This is my favorite part of the ride. I’m taking the Q train home from the city. We start a slow incline out of the tunnel from Canal Street to cross the Manhattan Bridge to the Brooklyn side. The tracks carry us over Chinatown. From here, without the putrid smells and incessant horn honking, it looks inviting. The red signs with gold Chinese lettering decorate every storefront. Vendors spill out onto the narrow, winding streets hawking their cheap kitsch for tourists. Fresh laundry blows on a line leading from an open window.
Then the East River is below and the downtown city skyscrapers come into view. The sun is setting on the other side of the Hudson River casting a cotton candy glow around the skyline. I always try to spot the Trinity Church spire. It’s not easy to find. Long overtaken by steel and glass around it, it was once the tallest building in New York. If I look down, I can see the Fulton Fish Market. After almost 200 years of operation from the Lower East Side, the fish mongers have moved to a new facility in the Bronx. The trains usually slow to a crawl about halfway over the bridge, and today is no exception. A biker on the path next to the train is keeping pace.
It gives me time to check out the venerable Brooklyn Bridge just to the south. The lights trimming the tension wires are twinkling in the dusk. Its stone-and-mortar construction makes it unique among all the bridges connecting to Manhattan, but I think New Yorkers are so fond of it because it was first.
Brooklyn comes into view with comparatively low buildings, just a little higher than the train windows.
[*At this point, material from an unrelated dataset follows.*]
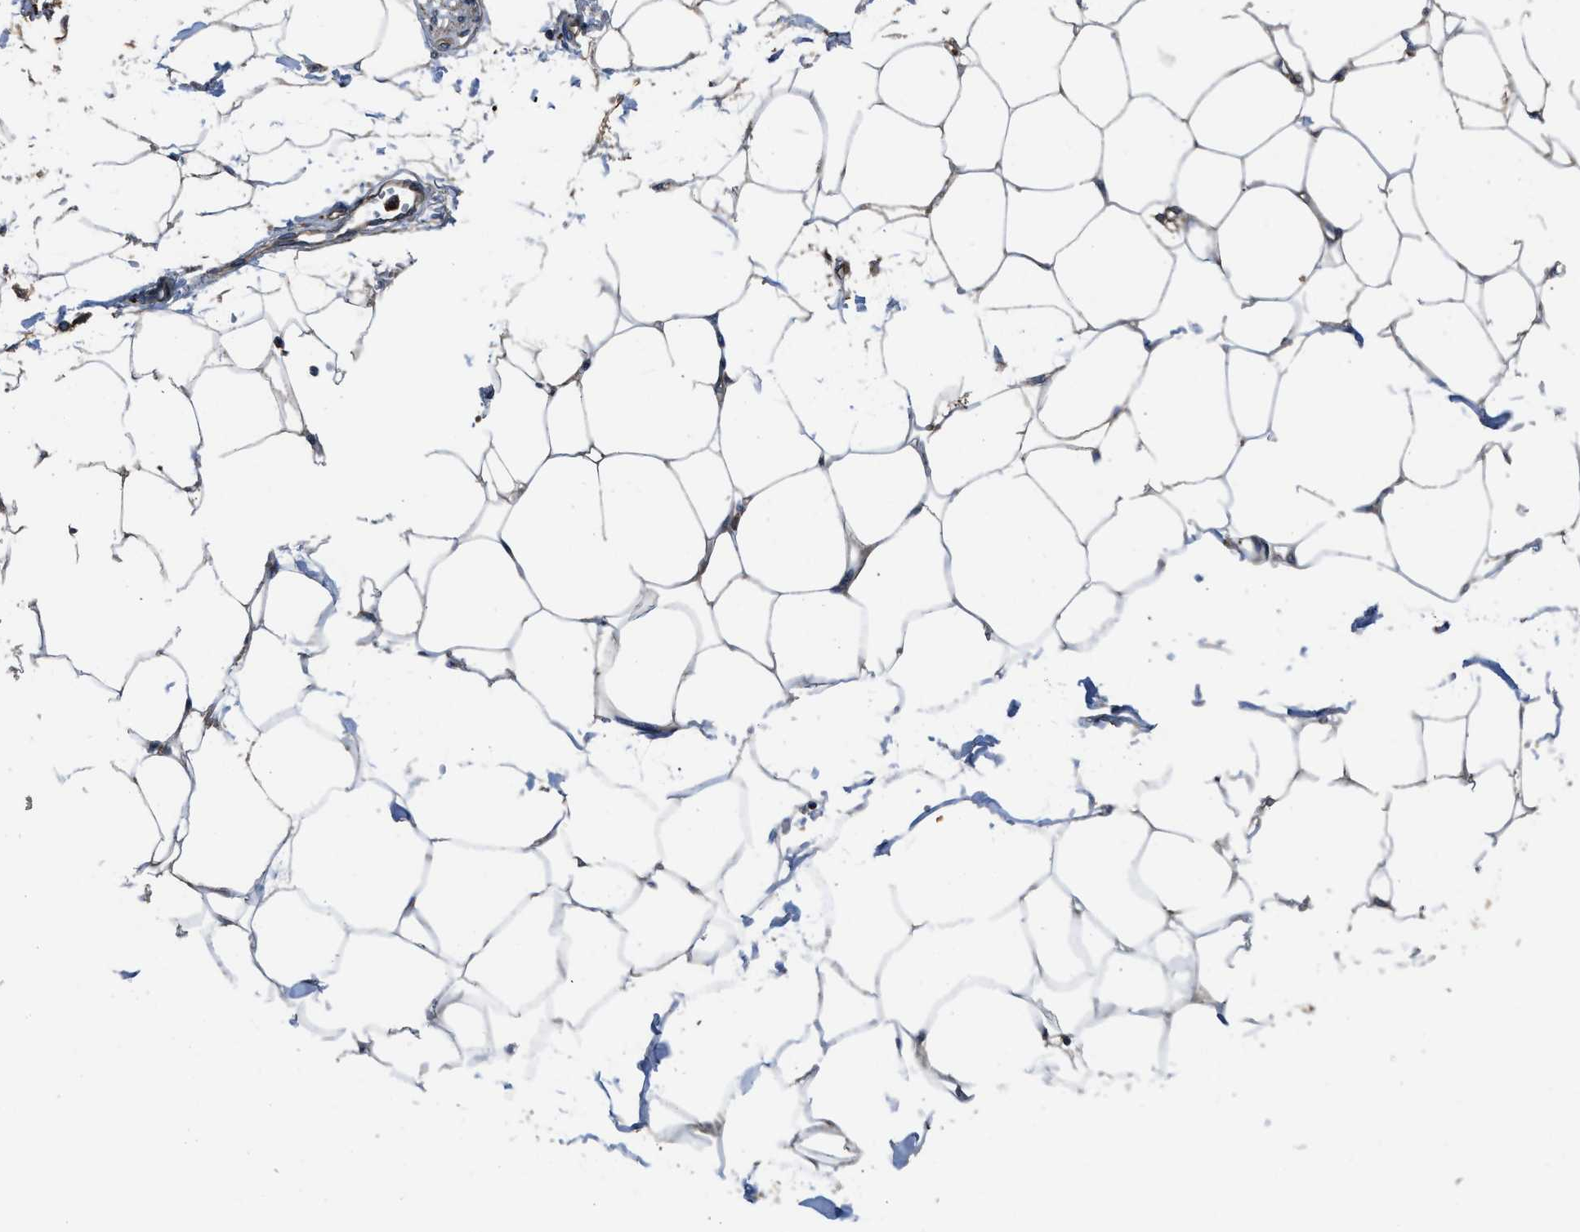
{"staining": {"intensity": "weak", "quantity": ">75%", "location": "cytoplasmic/membranous"}, "tissue": "adipose tissue", "cell_type": "Adipocytes", "image_type": "normal", "snomed": [{"axis": "morphology", "description": "Normal tissue, NOS"}, {"axis": "morphology", "description": "Adenocarcinoma, NOS"}, {"axis": "topography", "description": "Colon"}, {"axis": "topography", "description": "Peripheral nerve tissue"}], "caption": "Protein positivity by immunohistochemistry demonstrates weak cytoplasmic/membranous positivity in approximately >75% of adipocytes in unremarkable adipose tissue.", "gene": "USP25", "patient": {"sex": "male", "age": 14}}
As we begin the descent into the tunnel, I can see Fulton’s Landing, a now grassy spot where General George Washington, outmanned and outgunned by the British pressing down from the hill above in the Battle of Brooklyn, stole away in the middle of the night avoiding capture and kept the Americans’ hopes for independence alive. There is a small playground painted in primary colors next to the landing area and a boy is being pushed on a swing by his mother.
New construction rises next to old graffitied buildings. A clock tower is on top of one of the many loft buildings that are being converted from warehouses and factories as people rediscover the neighborhood of DUMBO. It’s 4:30. We slide into the tunnel and I’m almost home.